====== Records for processing

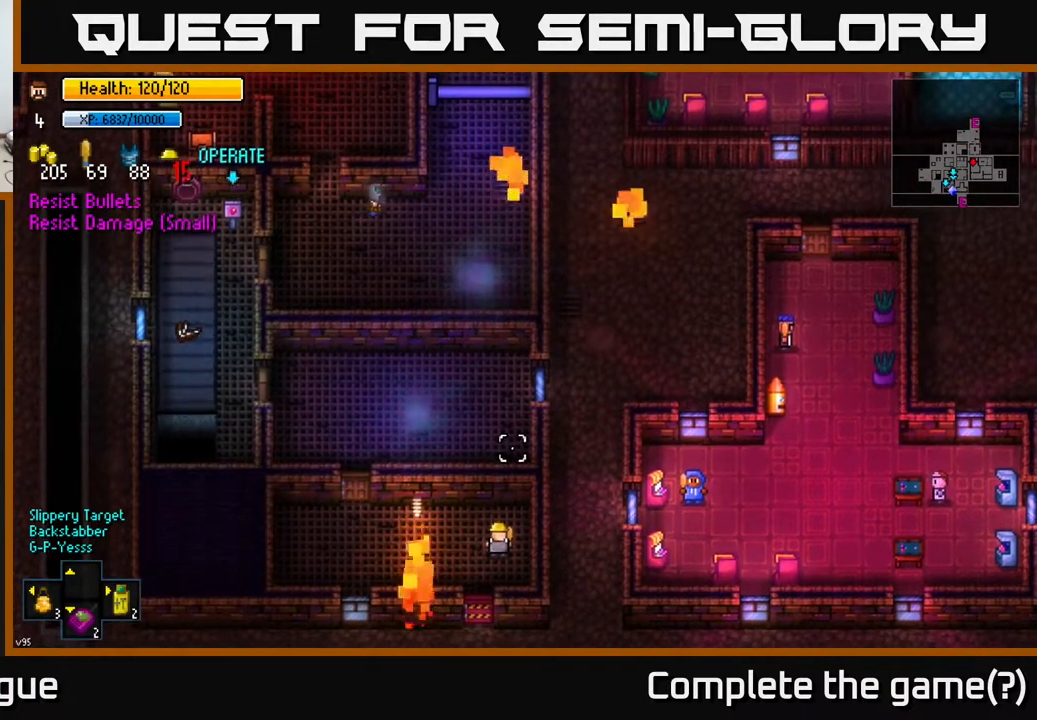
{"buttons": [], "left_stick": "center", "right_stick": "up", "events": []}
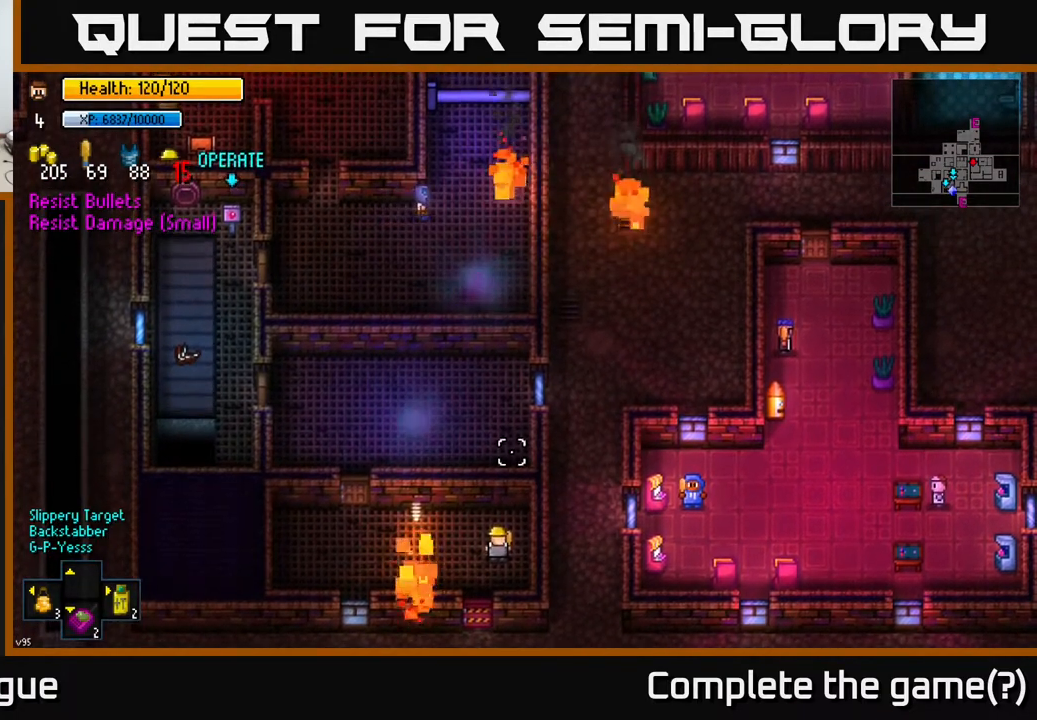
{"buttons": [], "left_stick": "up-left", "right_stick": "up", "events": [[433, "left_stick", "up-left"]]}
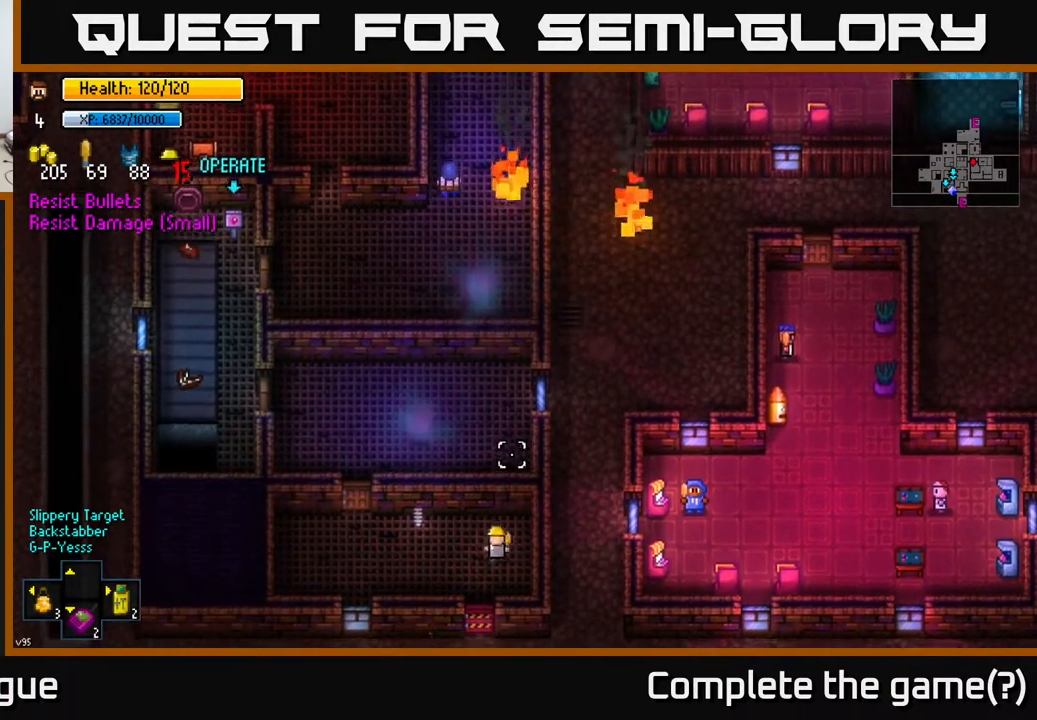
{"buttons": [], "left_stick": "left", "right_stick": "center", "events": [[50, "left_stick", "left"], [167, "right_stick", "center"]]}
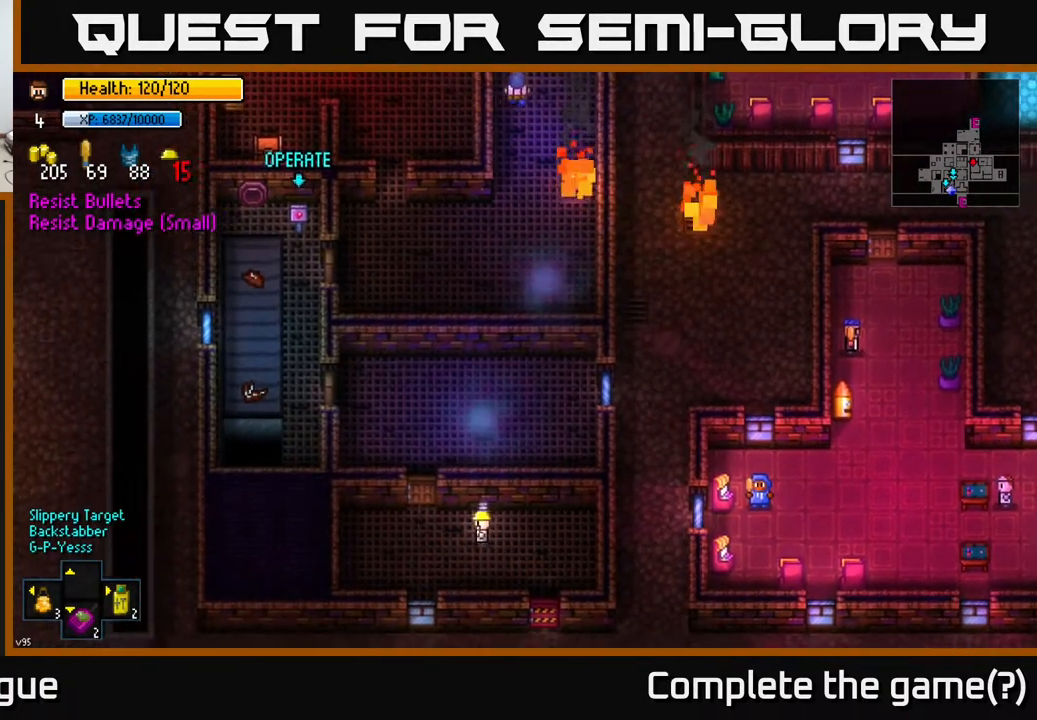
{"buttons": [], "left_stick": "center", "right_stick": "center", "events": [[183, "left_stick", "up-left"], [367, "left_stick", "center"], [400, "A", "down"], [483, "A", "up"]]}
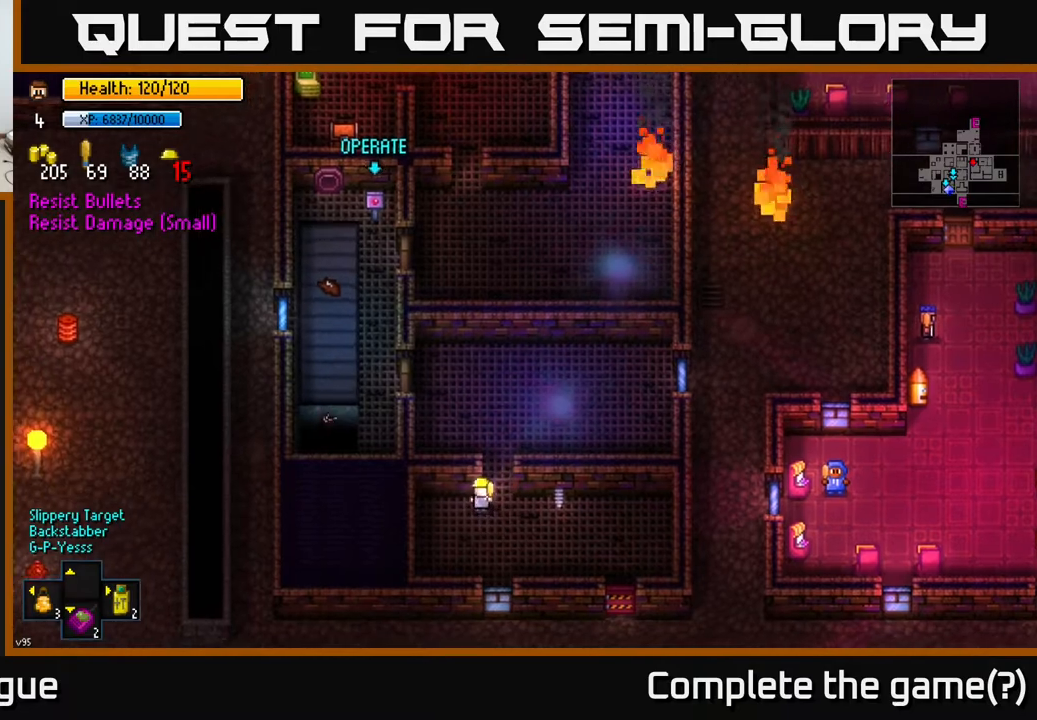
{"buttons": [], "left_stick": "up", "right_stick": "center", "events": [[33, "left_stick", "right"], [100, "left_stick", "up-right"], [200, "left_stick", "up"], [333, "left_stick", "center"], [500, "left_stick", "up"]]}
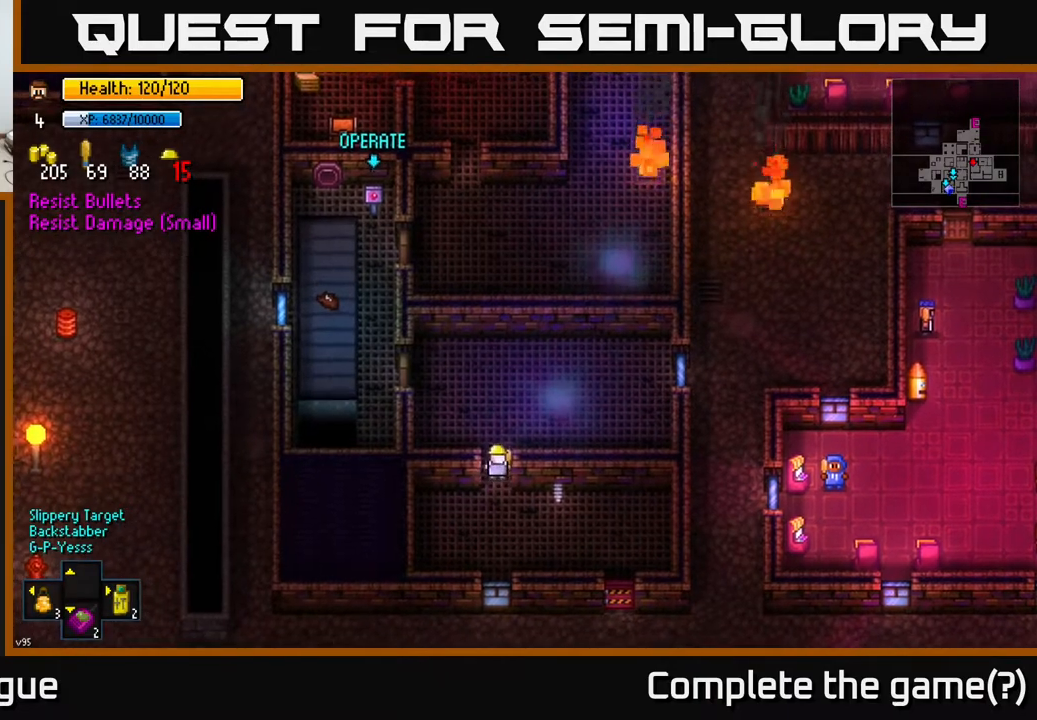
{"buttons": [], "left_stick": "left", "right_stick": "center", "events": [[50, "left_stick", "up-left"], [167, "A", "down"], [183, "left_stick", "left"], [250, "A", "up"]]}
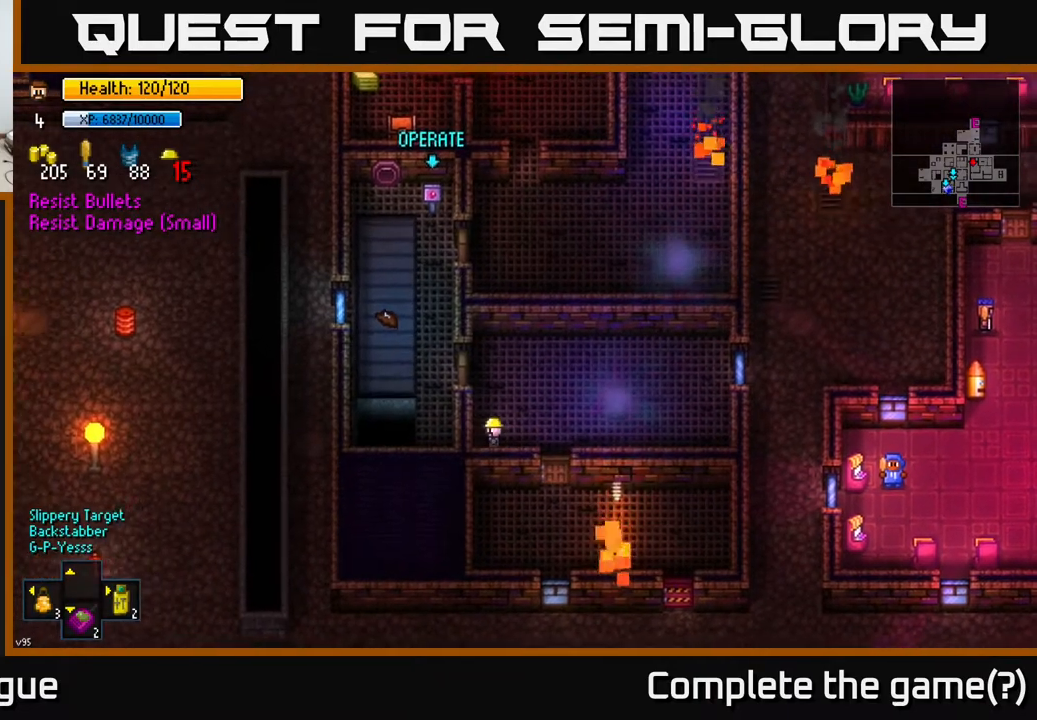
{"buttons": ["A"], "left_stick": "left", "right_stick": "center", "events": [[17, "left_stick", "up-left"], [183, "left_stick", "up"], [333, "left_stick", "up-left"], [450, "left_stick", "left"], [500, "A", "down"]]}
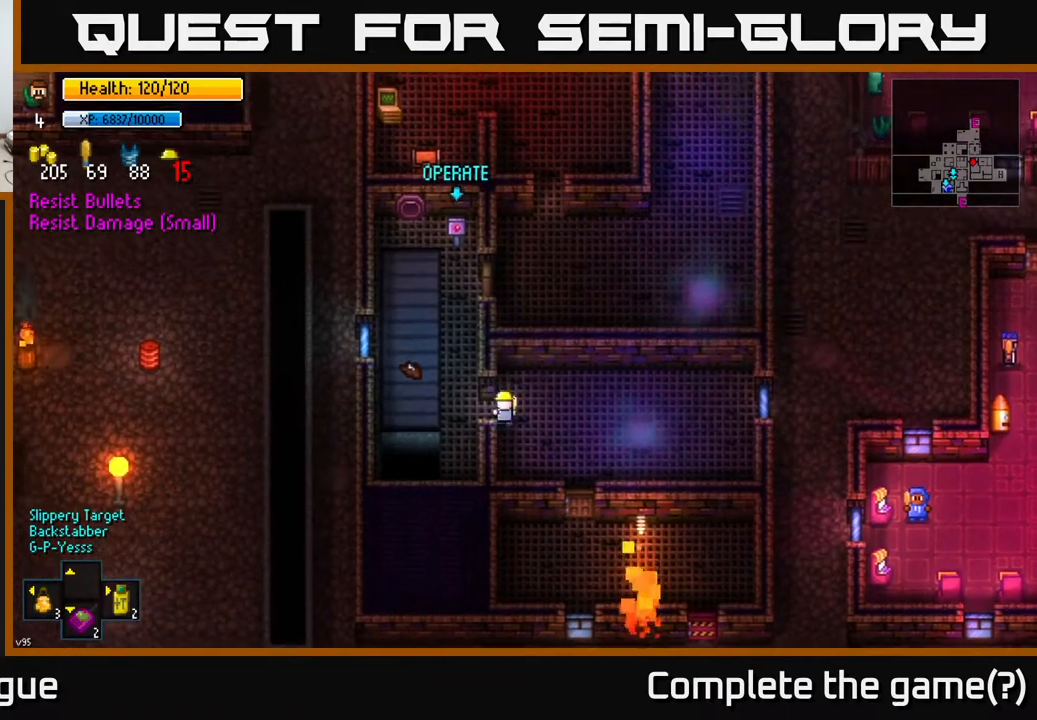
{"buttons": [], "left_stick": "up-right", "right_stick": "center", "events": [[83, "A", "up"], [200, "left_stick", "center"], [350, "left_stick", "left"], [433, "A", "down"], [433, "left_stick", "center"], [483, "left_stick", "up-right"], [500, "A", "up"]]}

============

Work required:
Every entry above needs to be copied exactly, and no pictures go with it.

Answer to this task:
{"buttons": [], "left_stick": "center", "right_stick": "up", "events": []}
{"buttons": [], "left_stick": "up-left", "right_stick": "up", "events": [[433, "left_stick", "up-left"]]}
{"buttons": [], "left_stick": "left", "right_stick": "center", "events": [[50, "left_stick", "left"], [167, "right_stick", "center"]]}
{"buttons": [], "left_stick": "center", "right_stick": "center", "events": [[183, "left_stick", "up-left"], [367, "left_stick", "center"], [400, "A", "down"], [483, "A", "up"]]}
{"buttons": [], "left_stick": "up", "right_stick": "center", "events": [[33, "left_stick", "right"], [100, "left_stick", "up-right"], [200, "left_stick", "up"], [333, "left_stick", "center"], [500, "left_stick", "up"]]}
{"buttons": [], "left_stick": "left", "right_stick": "center", "events": [[50, "left_stick", "up-left"], [167, "A", "down"], [183, "left_stick", "left"], [250, "A", "up"]]}
{"buttons": ["A"], "left_stick": "left", "right_stick": "center", "events": [[17, "left_stick", "up-left"], [183, "left_stick", "up"], [333, "left_stick", "up-left"], [450, "left_stick", "left"], [500, "A", "down"]]}
{"buttons": [], "left_stick": "up-right", "right_stick": "center", "events": [[83, "A", "up"], [200, "left_stick", "center"], [350, "left_stick", "left"], [433, "A", "down"], [433, "left_stick", "center"], [483, "left_stick", "up-right"], [500, "A", "up"]]}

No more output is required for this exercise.